An article in the Jerusalem Post by Abraham Cooper and Harold Brackman argues the Swedish city of Malmo’s decision to hold the Davis Cup tennis match between Israel and Sweden behind closed doors was a blatant example of anti-semitism. They charge not allowing spectators to watch the match reflects bias and has “echoes in Nazi Europe’s anti-semitism.” They argue claiming security reasons was simply a ploy to hide the real truth that Israeli players were being “stigmatized. None of this is about sports. It’s about Jews.” Naturally, the Malmo city government argues they were concerned about the possibility of violence and noted protestors numbered over 6,000 and had there been spectators the result might have led to violence and injuries.
One can disagree with the decision not to allow spectators without getting into charges of anti-semitism. It is rather obvious if one follows demonstrations concerning abuse of human rights in Europe that more attention is paid to Israel than to any other nation in the world. Ironically, as the crowd gathered to protest the presence of Israel, the president of Sudan was expelling aid agencies from Darfur. The death of 300,000 people in Darfur apparently does not concern people in Sweden who want to protest against oppression.

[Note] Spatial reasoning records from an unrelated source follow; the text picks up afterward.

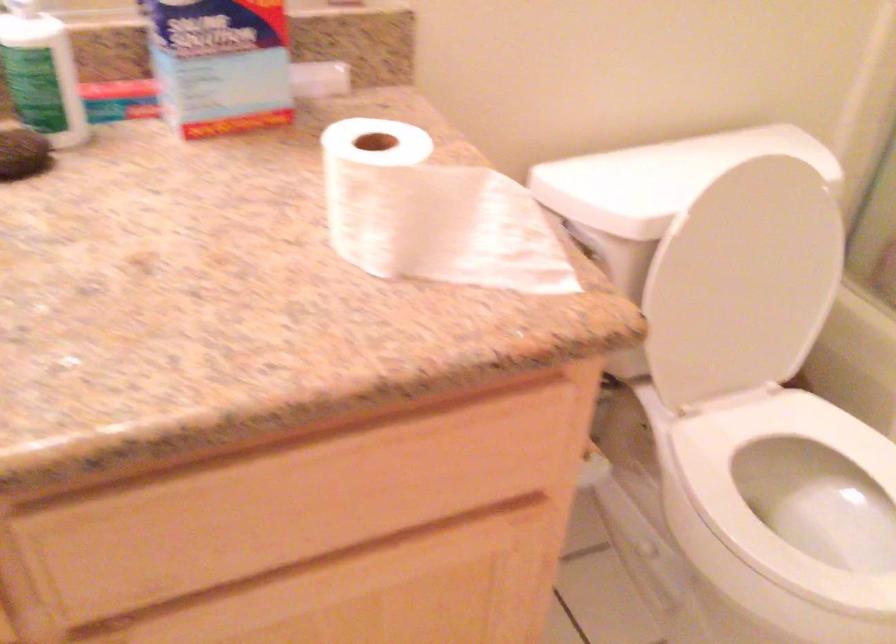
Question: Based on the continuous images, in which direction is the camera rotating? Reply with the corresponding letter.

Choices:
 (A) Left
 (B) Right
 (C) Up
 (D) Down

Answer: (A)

We suspect the protest in Sweden and other such demonstrations reflect a latent anti-semitism that in no way can be compared to Nazi Germany. To compare these forms of protest with the horrors of Nazism is an insult to those who died in the Holocaust. The Swedish protestors know not what they do in terms of the hypocrisy in focusing on Israel and ignoring horrors in Congo, Uganda, Zimbabwe and elsewhere.